Steiner's method of clothing every elementary lesson in image, picture and story, so the school-age child learns through fantasy rather than abstract concept.
The Pictorial Imagination in Teaching in Anthroposophy is the Waldorf principle that the elementary-school child, between the change of teeth and puberty, learns best when every lesson is clothed in image, picture and story rather than in abstract concept. Rudolf Steiner set it out in The Study of Man (GA 293, 1919), the foundation course for the first Waldorf teachers in Stuttgart. He traced mental imaging to the soul's pre-birth life and the picture-making power of fantasy to the will, so a teacher who speaks to children in living pictures works upon the whole growing human being. In practice the class teacher draws, narrates and personifies, letting fairy tale, fable, legend and biography carry letters, numbers and natural history into the child's feeling memory.
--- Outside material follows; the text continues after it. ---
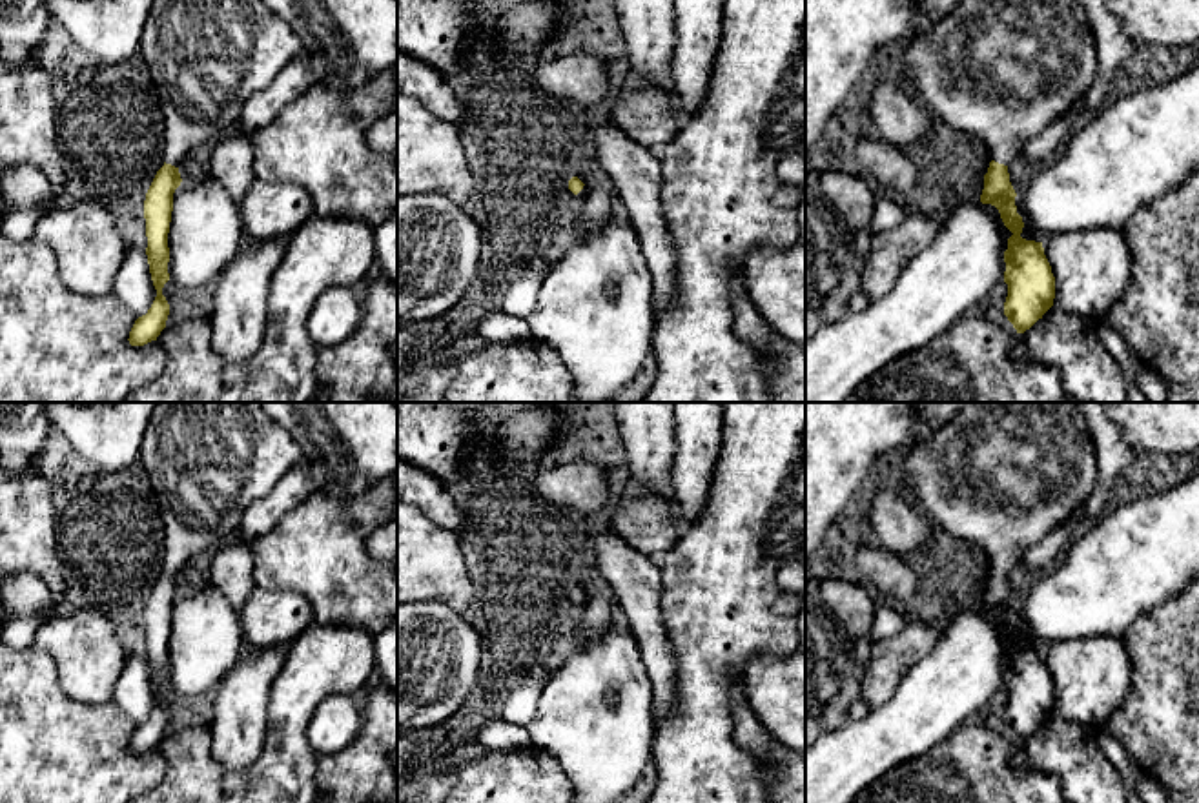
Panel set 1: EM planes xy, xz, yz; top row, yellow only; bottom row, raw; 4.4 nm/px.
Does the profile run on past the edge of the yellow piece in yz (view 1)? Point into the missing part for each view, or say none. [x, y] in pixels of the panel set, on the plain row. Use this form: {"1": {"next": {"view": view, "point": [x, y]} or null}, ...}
{"1": {"next": {"view": "yz", "point": [1003, 476]}}}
The pictorial imagination in teaching is the working heart of Waldorf method: between roughly seven and fourteen the child thinks in images, not definitions, so the teacher reaches that inner life by turning every subject into a picture. A consonant becomes a fish, a number becomes a band of brothers, a virtue becomes a saint in a story. The image is not decoration but the food the child's soul digests.
In Steiner's Own Words
If you teach the child as many imaginations as possible, if you educate it in such a way that you speak to it in images, then you lay in the child the seed for the continuous preservation of oxygen, for continuous becoming, because you point it toward the future, toward the afterlife. In a sense, by educating, we resume the activities that were performed on us humans before birth. We must admit today that mental image is an activity of images that stems from what we experienced before birth or conception. The spiritual powers have acted upon us in such a way that an activity of images has been placed within us, which continues to have an effect on us even after birth. By passing on images to children, we begin to resume this cosmic activity in our education.
What it Means Today
Walk into any Waldorf main lesson today and you meet this principle as a daily craft. In the first Waldorf school, founded in Stuttgart in 1919, Steiner asked teachers to bring the alphabet to children not as ready-made signs but out of pictures: the F drawn from a leaping fish, the M from the line of a mountain range, the W from a rolling wave. A century on, that exact sequence still opens first grade in schools accredited by the Association of Waldorf Schools of North America, where a child paints the picture, finds the sound inside it, and only then meets the abstract letter. Arithmetic arrives the same way, the four operations introduced through four children with different temperaments rather than four rules. The reason is the one Steiner gives above: before puberty the child does not yet possess the inner distance that abstract concepts demand, so a lesson built of pictures is digested by feeling and memory, while a lesson built of definitions falls flat or hardens too early. Here is the Thalira reading of it: the image works because it asks the child to complete it inwardly. A definition is closed and finished; a picture is open, and the act of finishing it is itself the act of learning. That is why the Waldorf class teacher tells the story and lets the children draw it before any explanation is given, trusting that what the imagination has built will later carry the concept without crushing the wonder that first reached for it.